(Dataset entries)
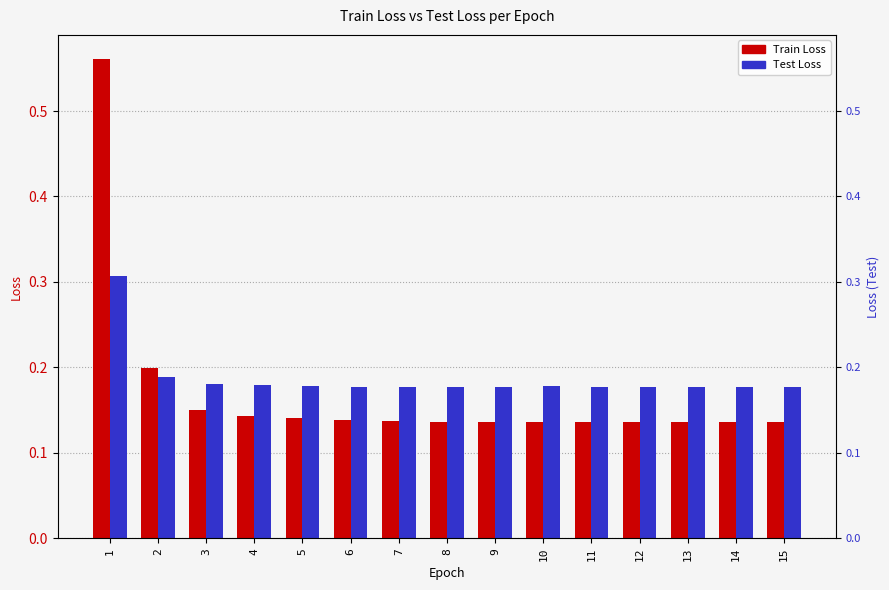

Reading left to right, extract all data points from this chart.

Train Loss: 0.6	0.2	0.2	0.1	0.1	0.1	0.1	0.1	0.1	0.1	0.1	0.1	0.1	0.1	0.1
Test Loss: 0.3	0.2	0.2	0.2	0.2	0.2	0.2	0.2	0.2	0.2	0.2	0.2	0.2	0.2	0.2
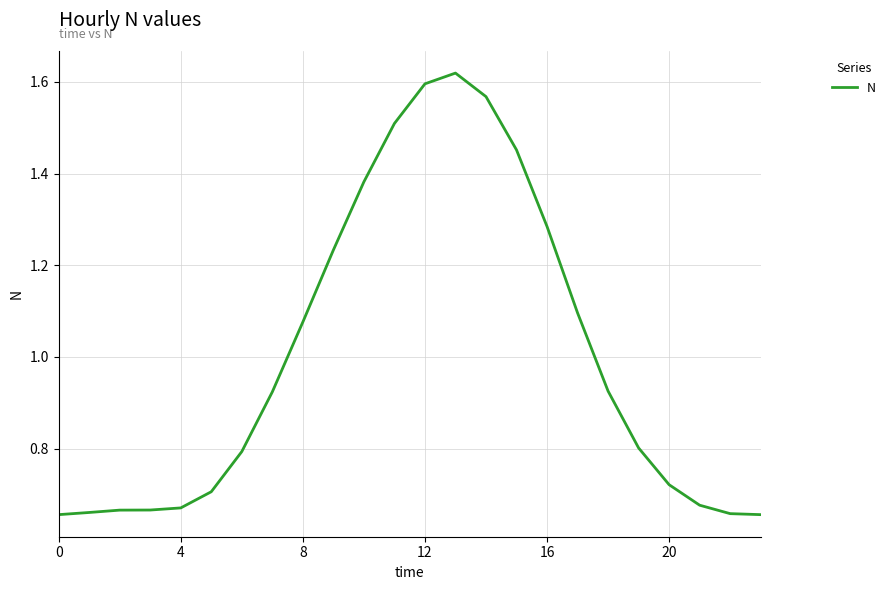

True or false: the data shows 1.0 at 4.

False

PROBLEM TO SOLVE — Please rewrite the records above with "chart" changed to "graph" and nothing else altered, leaving out the pictures.

OUTPUT —
Reading left to right, extract all data points from this graph.

Train Loss: 0.6	0.2	0.2	0.1	0.1	0.1	0.1	0.1	0.1	0.1	0.1	0.1	0.1	0.1	0.1
Test Loss: 0.3	0.2	0.2	0.2	0.2	0.2	0.2	0.2	0.2	0.2	0.2	0.2	0.2	0.2	0.2

True or false: the data shows 1.0 at 4.

False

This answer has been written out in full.